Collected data
----
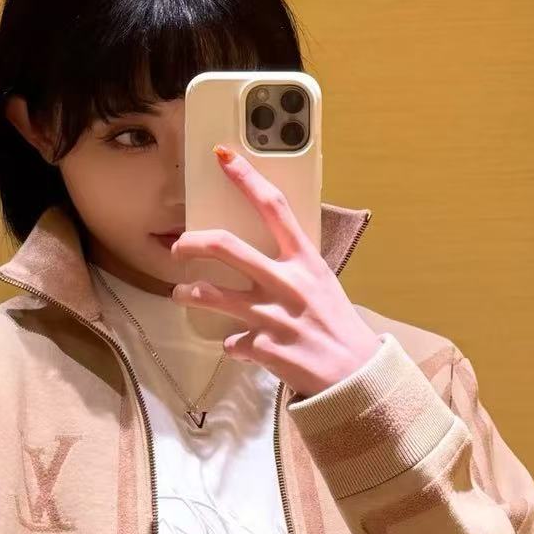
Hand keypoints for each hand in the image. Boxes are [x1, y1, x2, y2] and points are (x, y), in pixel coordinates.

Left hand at [170, 143, 382, 399]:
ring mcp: (272, 317)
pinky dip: (233, 343)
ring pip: (211, 295)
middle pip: (226, 247)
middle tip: (178, 247)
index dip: (246, 179)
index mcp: (305, 261)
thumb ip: (292, 269)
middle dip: (192, 242)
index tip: (223, 157)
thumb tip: (263, 258)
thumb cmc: (338, 327)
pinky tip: (238, 345)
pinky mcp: (264, 348)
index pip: (273, 208)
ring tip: (182, 293)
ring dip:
----
DESCRIPTION OF THE TASK
Please return the records as they stand, word for word, with no pictures.

EXERCISE ANSWER
Hand keypoints for each hand in the image. Boxes are [x1, y1, x2, y2] and points are (x, y), in pixel coordinates.

Left hand at [170, 143, 382, 399]:
ring mcp: (272, 317)
pinky dip: (233, 343)
ring pip: (211, 295)
middle pip: (226, 247)
middle tip: (178, 247)
index dip: (246, 179)
index mcp: (305, 261)
thumb ip: (292, 269)
middle dip: (192, 242)
index tip: (223, 157)
thumb tip: (263, 258)
thumb cmc: (338, 327)
pinky tip: (238, 345)
pinky mcp: (264, 348)
index pip: (273, 208)
ring tip: (182, 293)
ring dip:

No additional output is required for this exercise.